A la tragedia ha sobrevenido el escándalo político. La PGR ha revelado la existencia de vínculos entre Guerreros Unidos, una de las bandas criminales directamente involucradas en el secuestro y los asesinatos, y el presidente municipal de Iguala, José Luis Abarca. Según la información difundida, la esposa de Abarca y primera dama de Iguala, María de los Ángeles Pineda Villa, era el enlace directo entre el alcalde y el grupo criminal.

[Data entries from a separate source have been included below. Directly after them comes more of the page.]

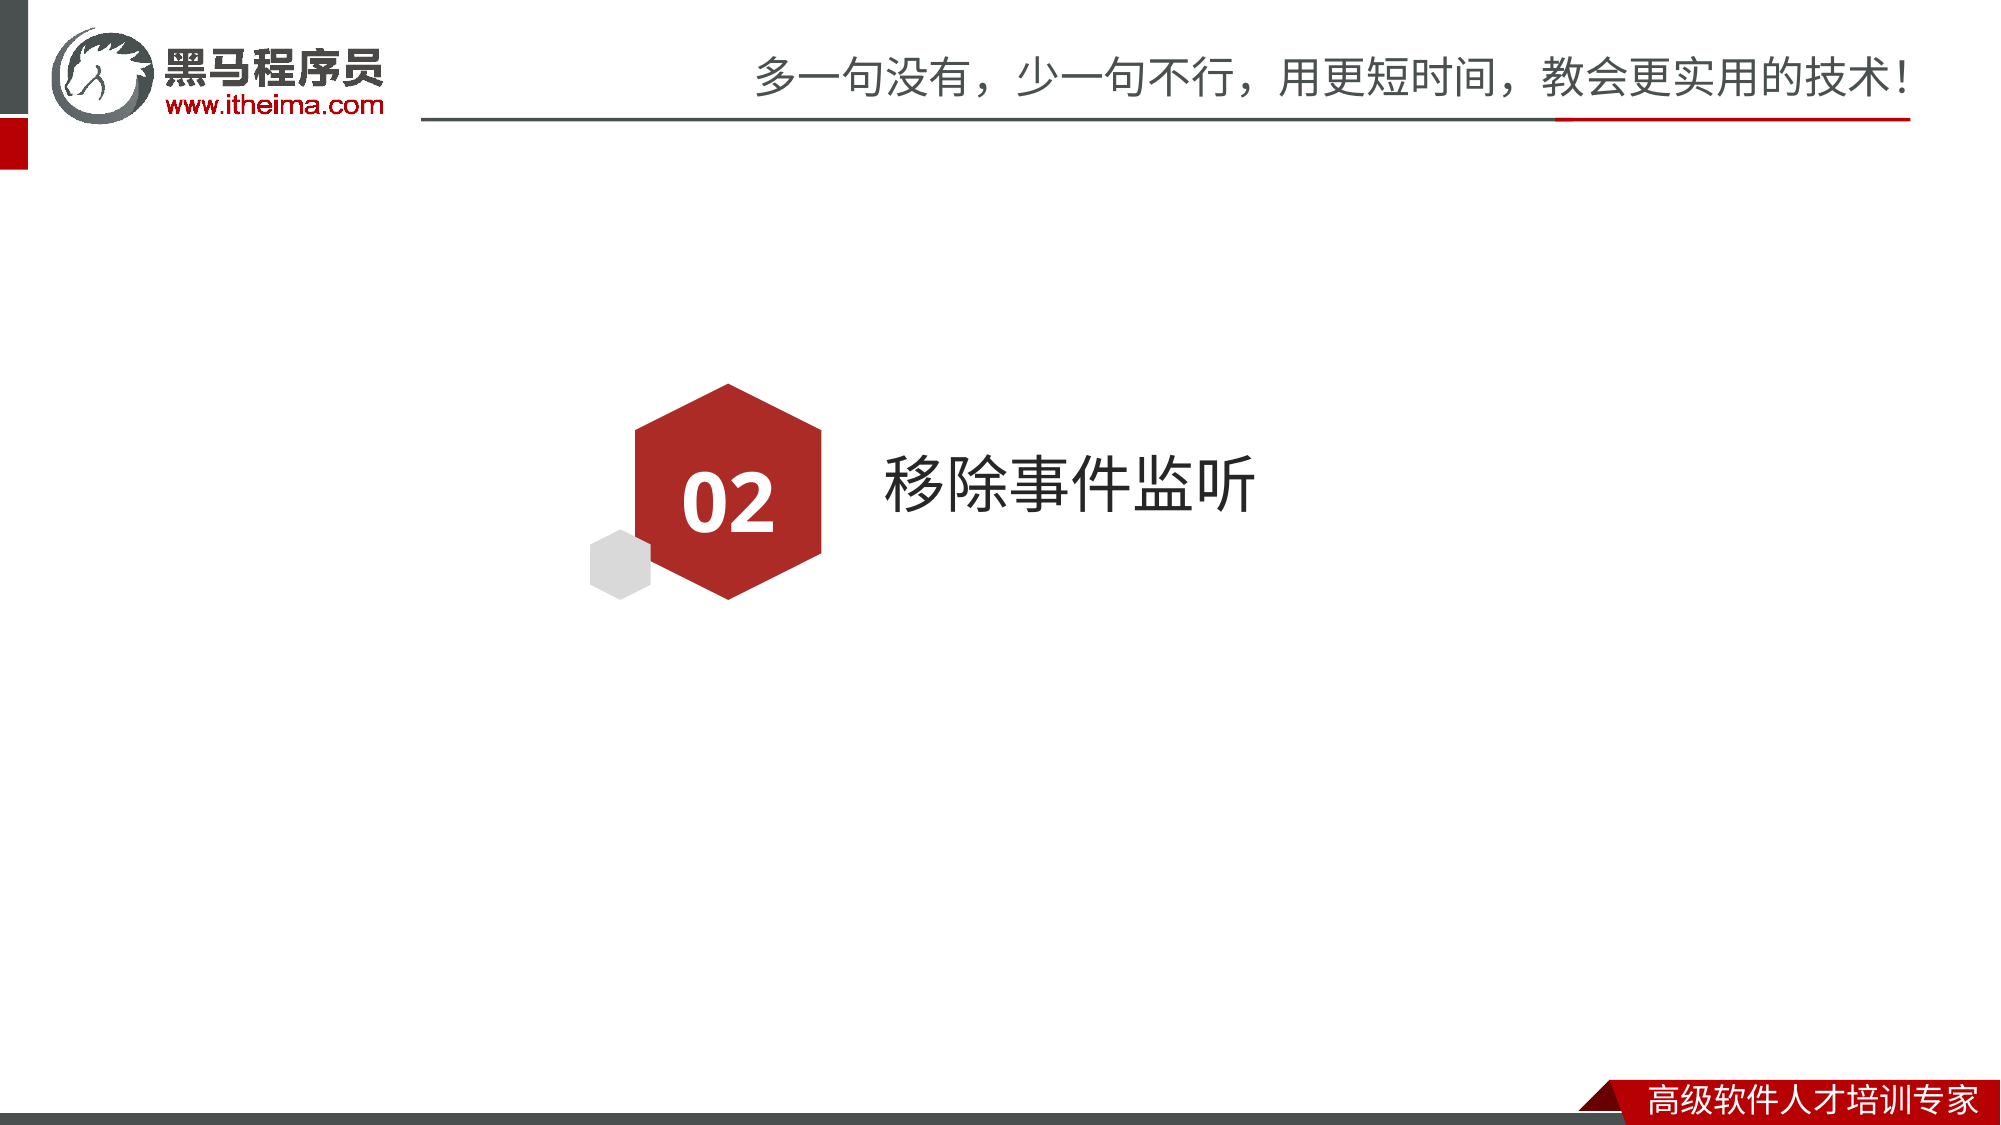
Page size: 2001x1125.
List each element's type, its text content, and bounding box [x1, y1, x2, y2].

list 02 [636, 404, 822, 594]
title 移除事件监听 [869, 437, 1973, 528]
picture [50, 26, 384, 125]
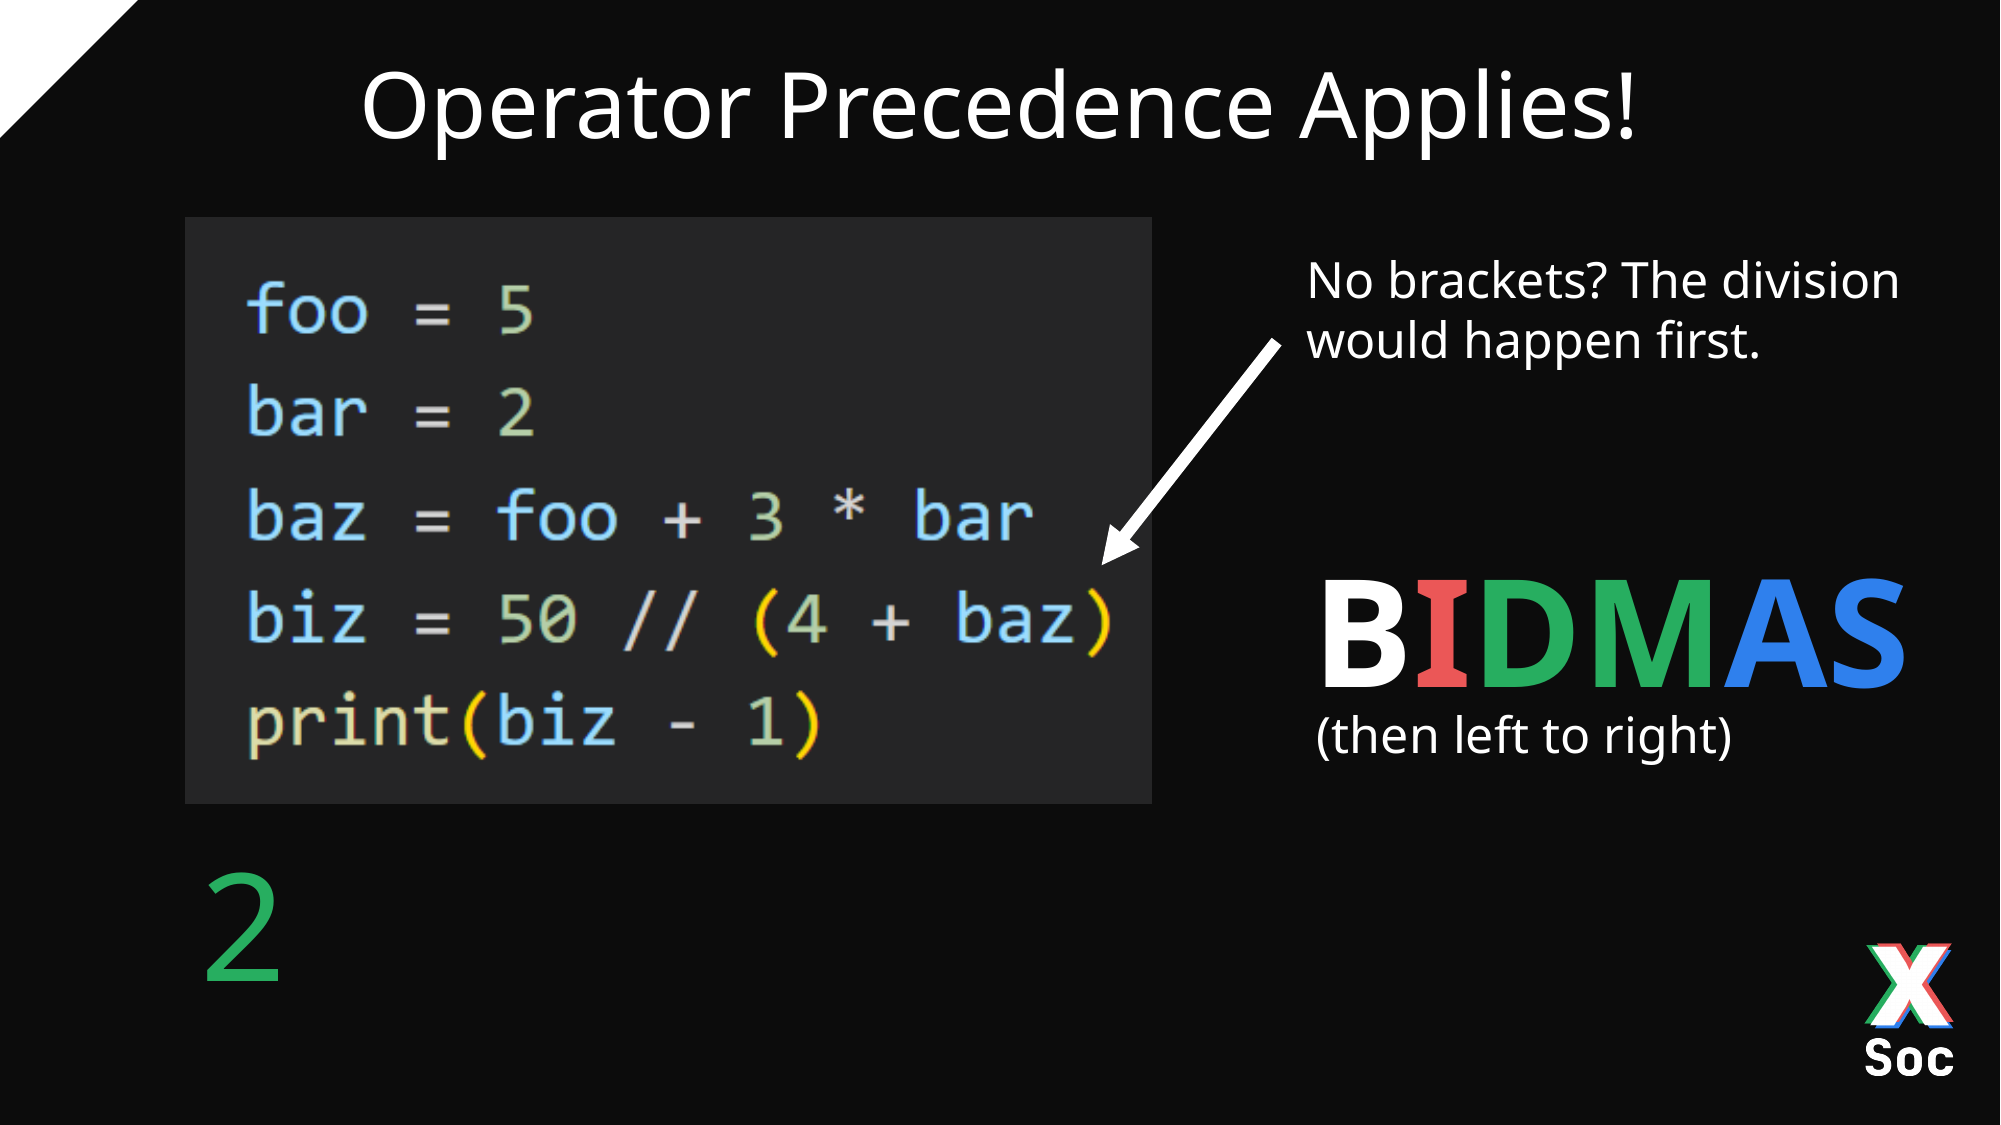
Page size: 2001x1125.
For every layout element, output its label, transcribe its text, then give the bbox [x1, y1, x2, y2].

title Operator Precedence Applies! [0, 0, 2000, 218]
text_box No brackets? The division would happen first. [1291, 241, 1932, 377]
picture [1864, 943, 1954, 1076]
text_box 2 [185, 824, 1055, 1019]
text_box BIDMAS [1297, 529, 1926, 725]
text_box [1101, 341, 1277, 566]
picture [185, 217, 1152, 804]
text_box (then left to right) [1302, 696, 1748, 772]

El escándalo ha provocado la renuncia de Ángel Aguirre, el gobernador que los guerrerenses eligieron hace poco más de cuatro años, y su sustitución por un gobernador nombrado por la legislatura de Guerrero. El escándalo también ha tocado al partido que postuló a Abarca como candidato a la presidencia municipal de Iguala y en el que su esposa también militaba, el PRD. Pineda Villa obtuvo el cargo de consejera estatal del Partido de la Revolución Democrática en Guerrero y se perfilaba como aspirante a un cargo de elección popular. Algunos detenidos, presuntamente integrantes de Guerreros Unidos, han declarado que no sólo entregaban dinero a las autoridades municipales a cambio de protección, sino también hacían aportaciones en efectivo a las campañas electorales.
Y al escándalo político sigue ahora el debate sobre lo que puede hacerse para impedir que el crimen organizado corrompa nuestras instituciones democráticas. Se han hecho al menos dos propuestas que conviene comentar porque, aunque en apariencia pertinentes, tras una reflexión cuidadosa resultan peligrosas o imprácticas.
Se ha sugerido que los órganos de inteligencia como el CISEN entreguen a las autoridades electorales información de aspirantes a cargos de elección con el fin de negarles el registro como precandidatos o candidatos a quienes tengan vínculos con el crimen organizado. Una medida como ésta difícilmente tiene cabida en un régimen constitucional de derecho. Votar y ser votado es un derecho fundamental de todo ciudadano, que no puede restringirse arbitrariamente a partir de indicios. Se requieren pruebas. Y cuando las hay, corresponde al ministerio público solicitar la orden de aprehensión a un juez. Y una vez que el juez otorga la orden de aprehensión, entonces se suspenden sus derechos políticos. La suspensión de derechos políticos sin debido proceso no sólo atenta contra nuestra constitución, sino también viola los tratados internacionales firmados por México.
Una segunda propuesta plantea que el INE blinde las elecciones del dinero del crimen organizado. Se sugiere que el mediante la fiscalización de los recursos que van a las campañas se detecte e impida el financiamiento de grupos criminales a candidatos y partidos. Aquí hay una concepción equivocada de los objetivos y alcances de la fiscalización en materia electoral. Su propósito es vigilar la equidad de la contienda: que ningún partido, precandidato o candidato gaste más de lo que la ley permite ni que reciban recursos que la ley prohíbe.
Pero el INE no tiene instrumentos ni atribuciones para identificar grupos criminales y vigilar que se abstengan de financiar campañas electorales. Este es un trabajo de las autoridades encargadas de la procuración de justicia y seguridad pública. El INE no puede convertirse en una especie de policía democrática, pero sí debe asistir y colaborar con la policía para proteger las instituciones democráticas.